Mathematics 2 University of London

University of London LogoMathematics 2 University of London

If you are studying this subject, you will already have studied (or be concurrently studying) 05A Mathematics 1 or you will have a qualification which allowed you exemption from that course due to its equivalence. This subject builds upon Mathematics 1. Everything in Mathematics 1 is essential to Mathematics 2. So, although Mathematics 2 is formally a separate subject, it is best thought of as an extension of Mathematics 1. Given this, it is essential that you have a good understanding of Mathematics 1. In this subject guide, we will briefly review some of the important ideas and techniques from Mathematics 1 that we shall need for
Mathematics 2, but you should refer to the Mathematics 1 guide and the textbooks if you feel the need to refresh yourself on some of the more basic Mathematics 1 topics.
In Mathematics 2, we explore further some topics introduced in Mathematics 1 and we study some more applications to the social sciences, particularly economics.
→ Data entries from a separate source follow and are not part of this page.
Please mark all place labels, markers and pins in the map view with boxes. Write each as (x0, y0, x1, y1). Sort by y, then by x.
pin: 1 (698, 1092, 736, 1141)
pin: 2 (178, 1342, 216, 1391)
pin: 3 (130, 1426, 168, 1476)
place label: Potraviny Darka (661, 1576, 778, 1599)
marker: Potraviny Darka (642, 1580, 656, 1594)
In particular, we investigate further the applications of differentiation and integration, and functions of several variables: we shall see some new applications and also some new techniques.
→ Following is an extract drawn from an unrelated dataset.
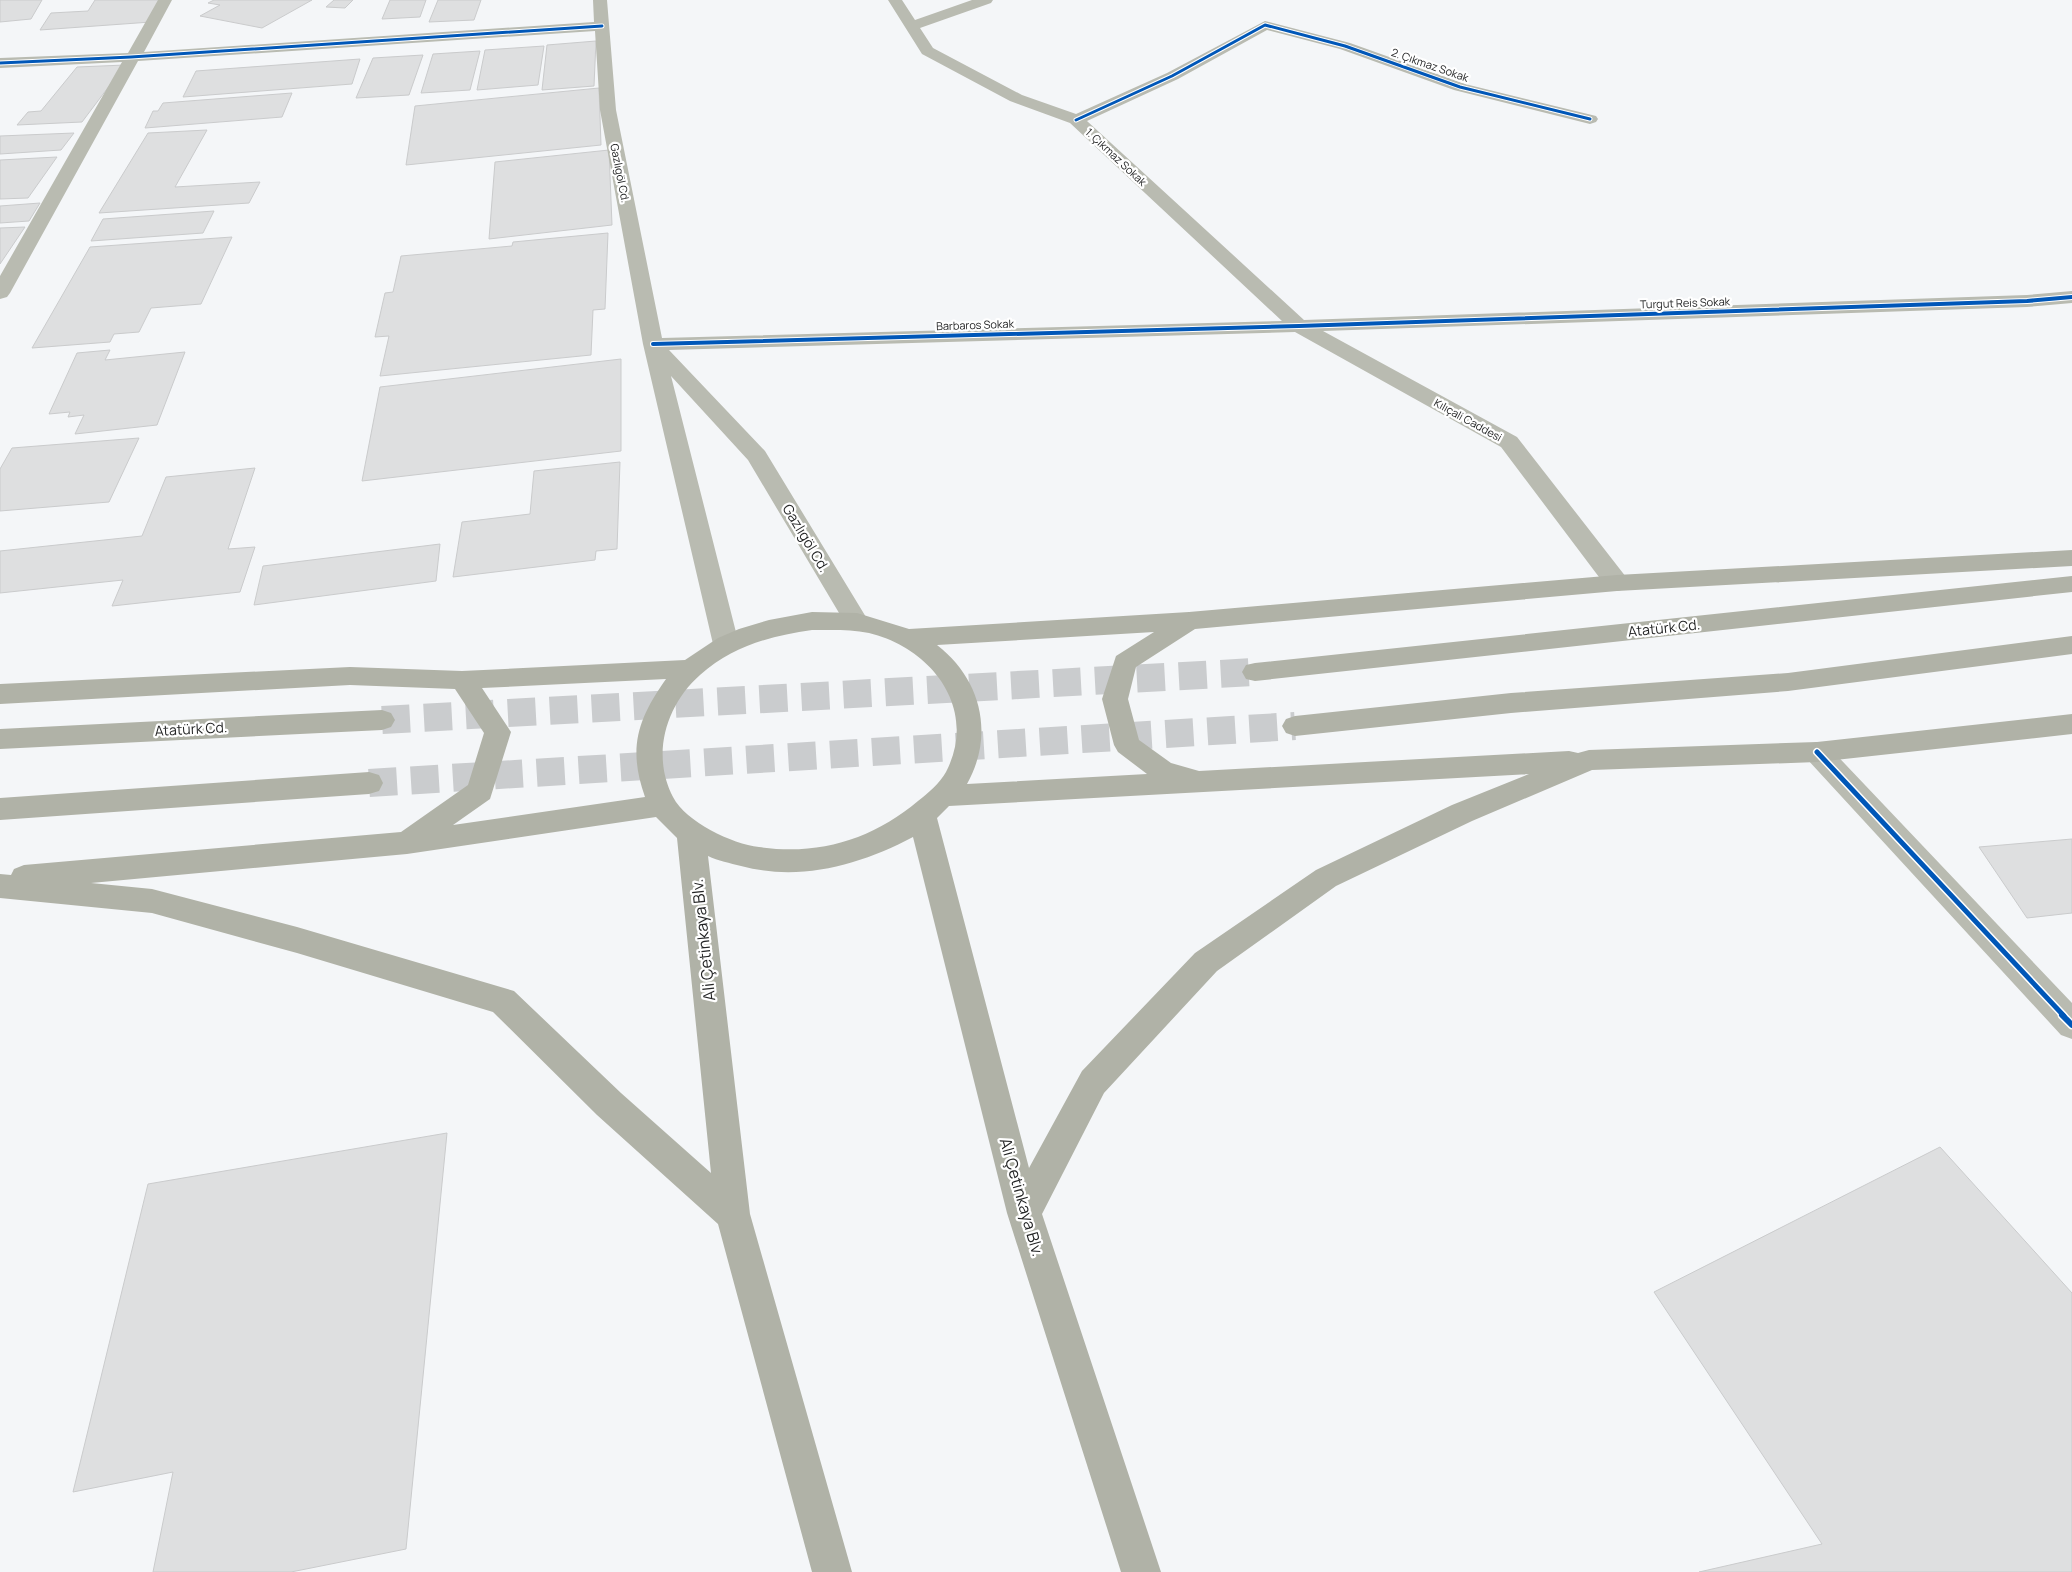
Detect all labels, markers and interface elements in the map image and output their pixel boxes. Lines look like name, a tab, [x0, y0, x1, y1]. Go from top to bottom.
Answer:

This subject also introduces some important new topics: for example, we shall meet new techniques for solving linear equations, and we introduce differential and difference equations.
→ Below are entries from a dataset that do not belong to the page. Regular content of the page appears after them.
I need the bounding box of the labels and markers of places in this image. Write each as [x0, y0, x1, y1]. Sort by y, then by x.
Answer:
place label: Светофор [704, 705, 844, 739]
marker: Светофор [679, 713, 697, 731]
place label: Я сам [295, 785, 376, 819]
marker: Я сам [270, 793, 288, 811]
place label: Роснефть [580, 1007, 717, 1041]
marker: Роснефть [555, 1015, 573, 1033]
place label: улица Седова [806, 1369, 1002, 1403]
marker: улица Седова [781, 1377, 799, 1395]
This half course may not be taken with 76 Management mathematics, 173 Algebra or 174 Calculus.

Studying mathematics

I make a number of points in the introductory chapter of the 05A Mathematics 1 guide about the nature of studying mathematics, and these are worth repeating here.
The study of mathematics can be very rewarding. It is particularly satisfying to solve a problem and know that it is solved. Unlike many of the other subjects you will study, in the mathematics subjects, there is always a right answer. Although there may be only one right (final) answer, there could be a number of different ways of obtaining that answer, some more complex than others. Thus, a given problem will have only one ‘answer’, but many ‘solutions’ (by which we mean routes to finding the answer). Generally, a mathematician likes to find the simplest solution possible to a given problem, but that does not mean that any other solution is wrong. (There may be different, equally simple, solutions.)
With mathematical questions, you first have to work out precisely what it is that the question is asking, and then try to find a method (hopefully a nice, simple one) which will solve the problem. This second step involves some degree of creativity, especially at an advanced level. You must realise that you can hardly be expected to look at every mathematics problem and write down a beautiful and concise solution, leading to the correct answer, straight away. For obvious reasons, teachers, lecturers, and textbooks rarely give that impression: they present the solution right there on the page or the blackboard, with no indication of the time a student might be expected to spend thinking — or of the dead-end paths he or she might understandably follow — before a solution can be found. It is a good idea to have scrap paper to work with so that you can try out various methods of solution. You must not get frustrated if you can’t solve a problem immediately. As you proceed through the subject, gathering more experience, you will develop a feel for which techniques are likely to be useful for particular
problems. You should not be afraid to try different techniques, some of which may not work, if you cannot immediately recognise which technique to use.